Ihre Meinung: Gonzerath blieb unerwähnt

Ihre Meinung : Gonzerath blieb unerwähnt

Ehrenamt

Zum TV-Artikel „13 Vereine und ein Liebesgedicht“ (9. November) schrieb uns dieser Leser:

Es war eine gute Idee, den Ehrenamtstag in Morbach, mit einem Dorfcheck durch „Saalue“ zu verbinden. Insgesamt war es eine gute Veranstaltung,  die noch besser angekommen wäre, wenn man die, um die es ja letztendlich ging, mehr zu Wort hätte kommen  lassen.

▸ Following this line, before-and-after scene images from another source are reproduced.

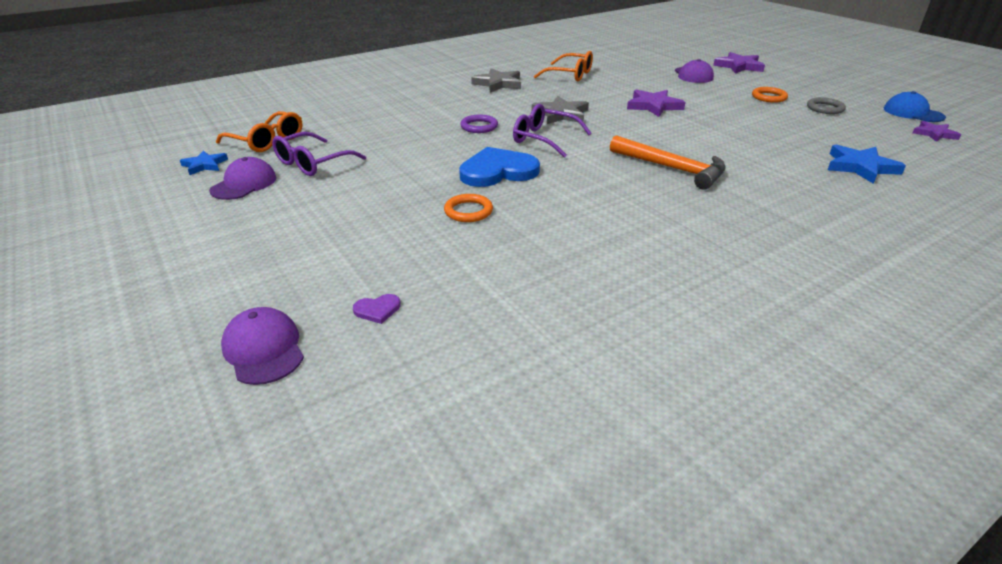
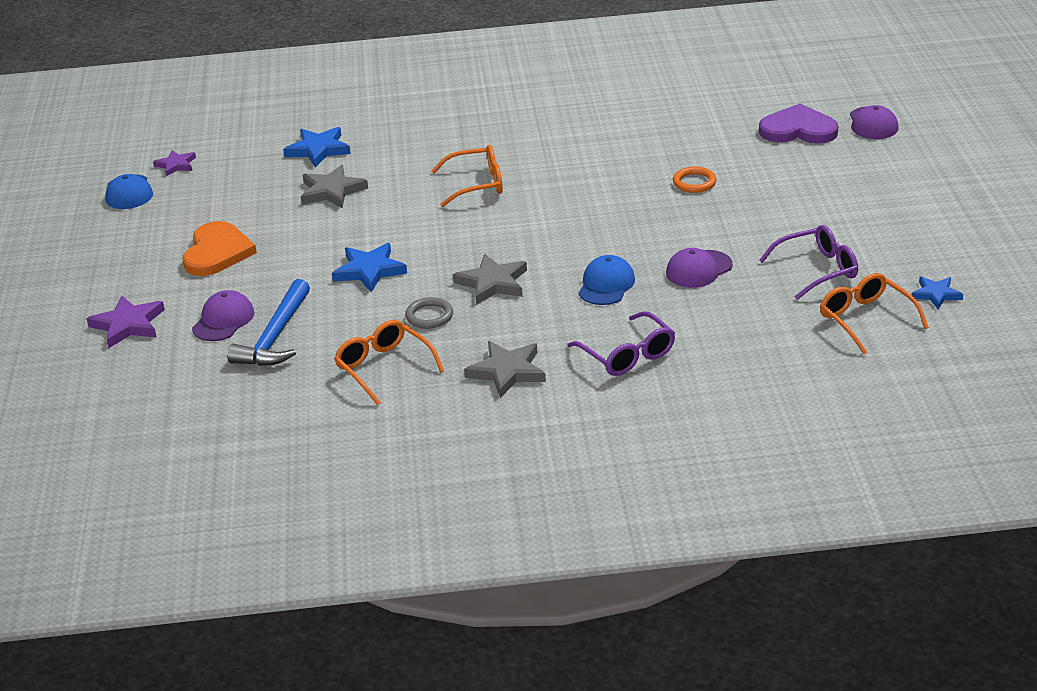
camera: 150 degrees left, 0 degrees up
(244, 184) = (891, 257): purple cap -> purple cap (699, 269)
(377, 310) = (798, 129): purple heart -> purple heart, size x2.45
(479, 126) = (606, 285): purple ring -> blue cap
(498, 171) = (637, 217): blue heart -> none
(544, 139) = (553, 248): purple glasses -> purple glasses (627, 355)
(651, 75) = (275, 337): none -> blue hammer
(653, 106) = (369, 270): purple star -> blue star
(672, 168) = (477, 184): orange hammer -> orange glasses
(769, 97) = (217, 252): orange ring -> orange heart
(777, 141) = (332, 191): none -> grey star
(825, 108) = (197, 220): grey ring -> grey ring (429, 316)

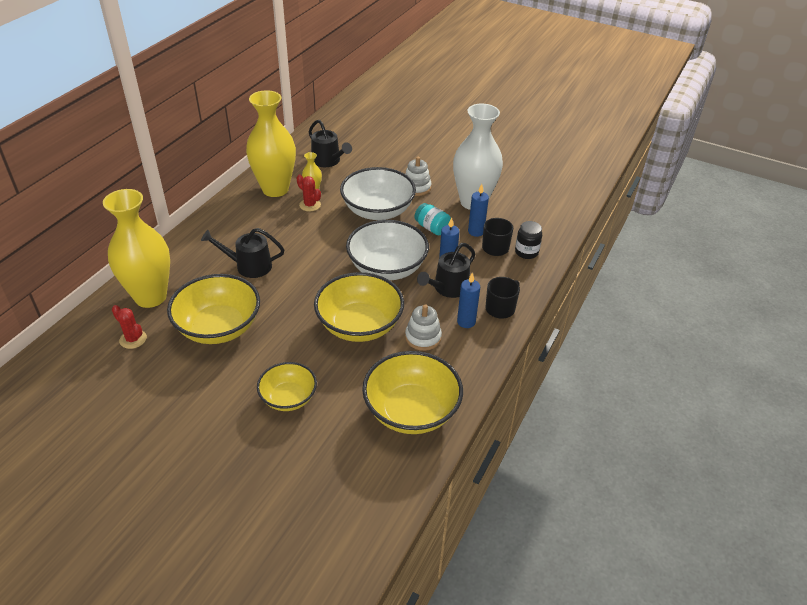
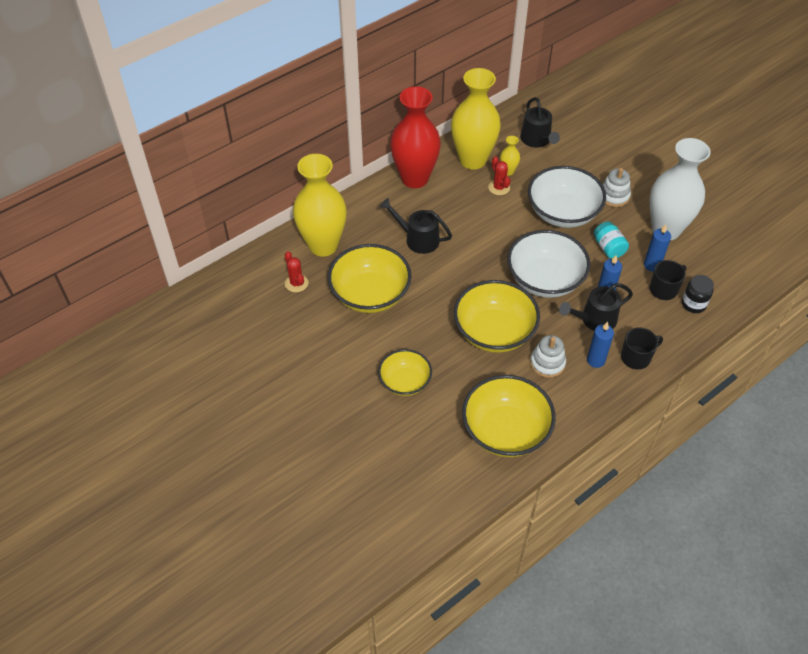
camera: 25 degrees right, 10 degrees up
(225, 216) = (415, 178): none -> red vase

Es fiel auf, dass im ersten Teil nur Politiker auf der Bühne waren. Bürgermeister Andreas Hackethal hob die Vorzüge der Einheitsgemeinde und des Hauptortes Morbach hervor. In der ersten Gesprächsrunde des Abends verstanden es die Ortsvorsteher von Hoxel und Wenigerath, das ehrenamtliche Dorfgeschehen in ihren Dörfern positiv zu thematisieren. Achim Zender, Hoxel, lobte das Engagement vom „Christlichen Verein für soziales Balkan mit der Einführung und Verteilung der Notfalldose und dem Essen für Ältere Mitbürger, und Thomas Jakobs (Wenigerath) lobte das Engagement der Wenigerather beim alljährlichen Kloßfest, an dem 1000 selbst gemachte Klöße innerhalb von zwei Stunden verkauft werden, in den höchsten Tönen, während von Dietmar Thömmes, Ortsvorsteher von Gonzerath, nichts über das ehrenamtliche Engagement der Dorfbevölkerung und der Vereine von Gonzerath  zu hören war. Dabei hat Gonzerath doch so viel zu bieten. Angefangen beim Karnevalsverein Hejele, der in diesem Sommer aus Anlass seines 55-jährigen Bestehens einen Sommerkarneval mit Prunksitzung und großem Umzug veranstaltete, und dem alljährlich am Fastnachtsdienstag stattfindeten großen Umzug, der Tausende von Zuschauern  anlockt. Dem Weihnachtsmarkt des Heimatvereins auf dem Dorfplatz, der sich zunehmend großer Beliebtheit erfreut, dem zur Weihnachtszeit leuchtenden Schackbergstern sowie die beliebten Rundwanderwege zu den Gonzerather Naturdenkmälern, die jeweils auf dem Dorfplatz starten und enden, und die vom Heimatverein herausgebrachten Gonzerather Bücher  „Gonzerath im Wandel der Zeit“ und „Gonzerather Geschichten“.  Auch im sozialen Bereich gibt es erfreulich Neues zu berichten: Die gegründete BI  „Gonzerath hat Zukunft“ unterhält in den ehemaligen Räumen der Zweigstelle der VR-Bank einen Leseraum mit Bibliothek, einen Fitnessraum und eine Raum für die zukünftige Telemedizin. Hier gibt es auch kostenloses Wlan, das auch auf dem Dorfplatz empfangbar ist. Warum Dietmar Thömmes  dies alles mit keinem Wort erwähnte, bleibt wohl sein Geheimnis. Auch das 100-jährige Bestehen des SV Gonzerath  im nächsten Jahr  blieb unerwähnt, sowie das unter der Regie desSV Gonzerath wöchentlich stattfindete Seniorentraining  und der Geldautomat. Interessant war die Tatsache das am Schluss von „Saalue“,  als alle Vereine der Einheitsgemeinde namentlich benannt wurden, Morbach in Anlehnung an die BI in Gonzerath,  zum „Ort der Zukunft“  erklärt wurde.